Dataset records section start
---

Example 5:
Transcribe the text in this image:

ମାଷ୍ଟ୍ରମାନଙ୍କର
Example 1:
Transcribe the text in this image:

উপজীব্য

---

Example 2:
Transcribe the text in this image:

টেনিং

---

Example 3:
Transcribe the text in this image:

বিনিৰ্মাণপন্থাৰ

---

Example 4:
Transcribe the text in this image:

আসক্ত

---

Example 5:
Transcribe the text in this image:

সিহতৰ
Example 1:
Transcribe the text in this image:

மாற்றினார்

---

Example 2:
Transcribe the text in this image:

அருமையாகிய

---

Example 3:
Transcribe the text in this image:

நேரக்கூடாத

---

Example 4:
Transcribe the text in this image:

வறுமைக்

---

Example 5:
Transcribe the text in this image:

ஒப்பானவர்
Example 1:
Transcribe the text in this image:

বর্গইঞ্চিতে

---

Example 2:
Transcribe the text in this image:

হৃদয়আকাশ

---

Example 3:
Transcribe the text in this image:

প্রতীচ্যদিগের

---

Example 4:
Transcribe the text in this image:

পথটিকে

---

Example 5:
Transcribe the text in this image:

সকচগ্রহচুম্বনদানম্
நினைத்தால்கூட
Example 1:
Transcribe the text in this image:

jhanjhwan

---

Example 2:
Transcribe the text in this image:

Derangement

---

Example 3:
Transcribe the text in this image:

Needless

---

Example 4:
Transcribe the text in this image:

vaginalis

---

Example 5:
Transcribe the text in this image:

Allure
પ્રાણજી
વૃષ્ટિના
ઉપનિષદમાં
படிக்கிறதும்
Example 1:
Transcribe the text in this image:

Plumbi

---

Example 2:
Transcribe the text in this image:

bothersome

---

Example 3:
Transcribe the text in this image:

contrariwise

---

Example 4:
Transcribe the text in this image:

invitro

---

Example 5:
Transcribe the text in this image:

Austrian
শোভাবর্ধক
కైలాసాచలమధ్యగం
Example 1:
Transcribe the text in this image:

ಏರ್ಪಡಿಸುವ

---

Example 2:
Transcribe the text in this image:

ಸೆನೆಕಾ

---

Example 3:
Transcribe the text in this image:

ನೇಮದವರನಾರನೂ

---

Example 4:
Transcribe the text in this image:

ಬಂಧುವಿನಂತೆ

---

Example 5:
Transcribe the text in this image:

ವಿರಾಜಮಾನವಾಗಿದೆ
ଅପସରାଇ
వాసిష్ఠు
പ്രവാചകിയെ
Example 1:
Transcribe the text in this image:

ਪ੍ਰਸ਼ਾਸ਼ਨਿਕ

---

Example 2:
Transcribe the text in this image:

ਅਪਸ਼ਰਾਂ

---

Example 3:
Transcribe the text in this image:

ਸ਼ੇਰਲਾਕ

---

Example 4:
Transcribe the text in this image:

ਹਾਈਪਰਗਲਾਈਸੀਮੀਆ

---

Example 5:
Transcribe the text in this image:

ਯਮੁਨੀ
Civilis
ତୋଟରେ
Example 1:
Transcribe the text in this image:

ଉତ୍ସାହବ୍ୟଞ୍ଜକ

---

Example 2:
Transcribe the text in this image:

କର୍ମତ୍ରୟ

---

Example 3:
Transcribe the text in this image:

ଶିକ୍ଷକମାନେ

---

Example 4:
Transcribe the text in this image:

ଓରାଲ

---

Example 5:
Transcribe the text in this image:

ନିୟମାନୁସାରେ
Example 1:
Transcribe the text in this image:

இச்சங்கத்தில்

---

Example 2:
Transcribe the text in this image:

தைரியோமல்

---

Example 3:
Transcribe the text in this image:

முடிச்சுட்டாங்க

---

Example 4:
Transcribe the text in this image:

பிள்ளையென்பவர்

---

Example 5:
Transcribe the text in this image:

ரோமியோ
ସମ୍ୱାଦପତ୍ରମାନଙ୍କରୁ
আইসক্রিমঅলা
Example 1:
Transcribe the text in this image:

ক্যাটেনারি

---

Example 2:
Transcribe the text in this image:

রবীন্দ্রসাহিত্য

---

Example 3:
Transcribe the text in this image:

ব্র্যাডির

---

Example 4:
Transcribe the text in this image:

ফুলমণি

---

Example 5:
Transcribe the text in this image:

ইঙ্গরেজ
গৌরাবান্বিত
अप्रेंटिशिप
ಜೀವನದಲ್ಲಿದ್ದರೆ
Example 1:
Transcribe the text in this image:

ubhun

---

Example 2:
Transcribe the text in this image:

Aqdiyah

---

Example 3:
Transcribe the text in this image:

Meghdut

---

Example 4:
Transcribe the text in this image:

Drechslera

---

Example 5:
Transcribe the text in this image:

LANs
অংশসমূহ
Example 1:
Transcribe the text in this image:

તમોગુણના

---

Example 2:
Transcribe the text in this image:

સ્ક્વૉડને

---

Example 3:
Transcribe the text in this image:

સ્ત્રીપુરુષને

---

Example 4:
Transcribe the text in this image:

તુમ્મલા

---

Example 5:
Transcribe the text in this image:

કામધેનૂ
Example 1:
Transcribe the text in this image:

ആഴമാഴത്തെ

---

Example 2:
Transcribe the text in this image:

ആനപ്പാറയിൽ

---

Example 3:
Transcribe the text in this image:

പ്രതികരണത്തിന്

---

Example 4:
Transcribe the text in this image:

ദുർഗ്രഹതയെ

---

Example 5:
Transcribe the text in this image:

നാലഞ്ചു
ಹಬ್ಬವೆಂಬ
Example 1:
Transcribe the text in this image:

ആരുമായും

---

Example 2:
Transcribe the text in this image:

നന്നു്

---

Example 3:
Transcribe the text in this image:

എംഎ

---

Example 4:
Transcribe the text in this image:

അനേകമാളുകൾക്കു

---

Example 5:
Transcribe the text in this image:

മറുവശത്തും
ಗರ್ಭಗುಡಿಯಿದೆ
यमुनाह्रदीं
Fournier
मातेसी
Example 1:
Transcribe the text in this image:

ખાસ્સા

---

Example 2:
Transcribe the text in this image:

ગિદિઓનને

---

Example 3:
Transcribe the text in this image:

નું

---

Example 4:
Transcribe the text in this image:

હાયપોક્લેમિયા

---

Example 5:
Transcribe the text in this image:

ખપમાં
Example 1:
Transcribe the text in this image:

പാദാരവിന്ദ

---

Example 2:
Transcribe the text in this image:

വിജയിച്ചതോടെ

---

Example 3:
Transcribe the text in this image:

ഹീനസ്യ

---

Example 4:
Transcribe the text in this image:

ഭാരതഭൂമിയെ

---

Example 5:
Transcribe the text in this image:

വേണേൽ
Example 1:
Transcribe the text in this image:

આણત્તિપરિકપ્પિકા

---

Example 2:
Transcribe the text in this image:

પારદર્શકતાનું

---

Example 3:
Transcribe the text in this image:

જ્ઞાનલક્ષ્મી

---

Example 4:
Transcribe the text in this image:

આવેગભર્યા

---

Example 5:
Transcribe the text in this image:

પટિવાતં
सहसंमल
Dataset records section end
(What you will do): Set all of the entries down again, exactly as they were given.

(Answer to this task):
---

Example 5:
Transcribe the text in this image:

ମାଷ୍ଟ୍ରମାନଙ୍କର
Example 1:
Transcribe the text in this image:

উপজীব্য

---

Example 2:
Transcribe the text in this image:

টেনিং

---

Example 3:
Transcribe the text in this image:

বিনিৰ্মাণপন্থাৰ

---

Example 4:
Transcribe the text in this image:

আসক্ত

---

Example 5:
Transcribe the text in this image:

সিহতৰ
Example 1:
Transcribe the text in this image:

மாற்றினார்

---

Example 2:
Transcribe the text in this image:

அருமையாகிய

---

Example 3:
Transcribe the text in this image:

நேரக்கூடாத

---

Example 4:
Transcribe the text in this image:

வறுமைக்

---

Example 5:
Transcribe the text in this image:

ஒப்பானவர்
Example 1:
Transcribe the text in this image:

বর্গইঞ্চিতে

---

Example 2:
Transcribe the text in this image:

হৃদয়আকাশ

---

Example 3:
Transcribe the text in this image:

প্রতীচ্যদিগের

---

Example 4:
Transcribe the text in this image:

পথটিকে

---

Example 5:
Transcribe the text in this image:

সকচগ্রহচুম্বনদানম্
நினைத்தால்கூட
Example 1:
Transcribe the text in this image:

jhanjhwan

---

Example 2:
Transcribe the text in this image:

Derangement

---

Example 3:
Transcribe the text in this image:

Needless

---

Example 4:
Transcribe the text in this image:

vaginalis

---

Example 5:
Transcribe the text in this image:

Allure
પ્રાણજી
વૃષ્ટિના
ઉપનિષદમાં
படிக்கிறதும்
Example 1:
Transcribe the text in this image:

Plumbi

---

Example 2:
Transcribe the text in this image:

bothersome

---

Example 3:
Transcribe the text in this image:

contrariwise

---

Example 4:
Transcribe the text in this image:

invitro

---

Example 5:
Transcribe the text in this image:

Austrian
শোভাবর্ধক
కైలాసాచలమధ్యగం
Example 1:
Transcribe the text in this image:

ಏರ್ಪಡಿಸುವ

---

Example 2:
Transcribe the text in this image:

ಸೆನೆಕಾ

---

Example 3:
Transcribe the text in this image:

ನೇಮದವರನಾರನೂ

---

Example 4:
Transcribe the text in this image:

ಬಂಧುವಿನಂತೆ

---

Example 5:
Transcribe the text in this image:

ವಿರಾಜಮಾನವಾಗಿದೆ
ଅପସରାଇ
వాసిష్ఠు
പ്രവാചകിയെ
Example 1:
Transcribe the text in this image:

ਪ੍ਰਸ਼ਾਸ਼ਨਿਕ

---

Example 2:
Transcribe the text in this image:

ਅਪਸ਼ਰਾਂ

---

Example 3:
Transcribe the text in this image:

ਸ਼ੇਰਲਾਕ

---

Example 4:
Transcribe the text in this image:

ਹਾਈਪਰਗਲਾਈਸੀਮੀਆ

---

Example 5:
Transcribe the text in this image:

ਯਮੁਨੀ
Civilis
ତୋଟରେ
Example 1:
Transcribe the text in this image:

ଉତ୍ସାହବ୍ୟଞ୍ଜକ

---

Example 2:
Transcribe the text in this image:

କର୍ମତ୍ରୟ

---

Example 3:
Transcribe the text in this image:

ଶିକ୍ଷକମାନେ

---

Example 4:
Transcribe the text in this image:

ଓରାଲ

---

Example 5:
Transcribe the text in this image:

ନିୟମାନୁସାରେ
Example 1:
Transcribe the text in this image:

இச்சங்கத்தில்

---

Example 2:
Transcribe the text in this image:

தைரியோமல்

---

Example 3:
Transcribe the text in this image:

முடிச்சுட்டாங்க

---

Example 4:
Transcribe the text in this image:

பிள்ளையென்பவர்

---

Example 5:
Transcribe the text in this image:

ரோமியோ
ସମ୍ୱାଦପତ୍ରମାନଙ୍କରୁ
আইসক্রিমঅলা
Example 1:
Transcribe the text in this image:

ক্যাটেনারি

---

Example 2:
Transcribe the text in this image:

রবীন্দ্রসাহিত্য

---

Example 3:
Transcribe the text in this image:

ব্র্যাডির

---

Example 4:
Transcribe the text in this image:

ফুলমণি

---

Example 5:
Transcribe the text in this image:

ইঙ্গরেজ
গৌরাবান্বিত
अप्रेंटिशिप
ಜೀವನದಲ್ಲಿದ್ದರೆ
Example 1:
Transcribe the text in this image:

ubhun

---

Example 2:
Transcribe the text in this image:

Aqdiyah

---

Example 3:
Transcribe the text in this image:

Meghdut

---

Example 4:
Transcribe the text in this image:

Drechslera

---

Example 5:
Transcribe the text in this image:

LANs
অংশসমূহ
Example 1:
Transcribe the text in this image:

તમોગુણના

---

Example 2:
Transcribe the text in this image:

સ્ક્વૉડને

---

Example 3:
Transcribe the text in this image:

સ્ત્રીપુરુષને

---

Example 4:
Transcribe the text in this image:

તુમ્મલા

---

Example 5:
Transcribe the text in this image:

કામધેનૂ
Example 1:
Transcribe the text in this image:

ആഴമാഴത്തെ

---

Example 2:
Transcribe the text in this image:

ആനപ്പാറയിൽ

---

Example 3:
Transcribe the text in this image:

പ്രതികരണത്തിന്

---

Example 4:
Transcribe the text in this image:

ദുർഗ്രഹതയെ

---

Example 5:
Transcribe the text in this image:

നാലഞ്ചു
ಹಬ್ಬವೆಂಬ
Example 1:
Transcribe the text in this image:

ആരുമായും

---

Example 2:
Transcribe the text in this image:

നന്നു്

---

Example 3:
Transcribe the text in this image:

എംഎ

---

Example 4:
Transcribe the text in this image:

അനേകമാളുകൾക്കു

---

Example 5:
Transcribe the text in this image:

മറുവശത്തും
ಗರ್ಭಗುಡಿಯಿದೆ
यमुनाह्रदीं
Fournier
मातेसी
Example 1:
Transcribe the text in this image:

ખાસ્સા

---

Example 2:
Transcribe the text in this image:

ગિદિઓનને

---

Example 3:
Transcribe the text in this image:

નું

---

Example 4:
Transcribe the text in this image:

હાયપોક્લેમિયા

---

Example 5:
Transcribe the text in this image:

ખપમાં
Example 1:
Transcribe the text in this image:

പാദാരവിന്ദ

---

Example 2:
Transcribe the text in this image:

വിജയിച്ചതോടെ

---

Example 3:
Transcribe the text in this image:

ഹീനസ്യ

---

Example 4:
Transcribe the text in this image:

ഭാരതഭൂമിയെ

---

Example 5:
Transcribe the text in this image:

വേണേൽ
Example 1:
Transcribe the text in this image:

આણત્તિપરિકપ્પિકા

---

Example 2:
Transcribe the text in this image:

પારદર્શકતાનું

---

Example 3:
Transcribe the text in this image:

જ્ઞાનલક્ષ્મી

---

Example 4:
Transcribe the text in this image:

આવેગભર્યા

---

Example 5:
Transcribe the text in this image:

પટિવાતં
सहसंमल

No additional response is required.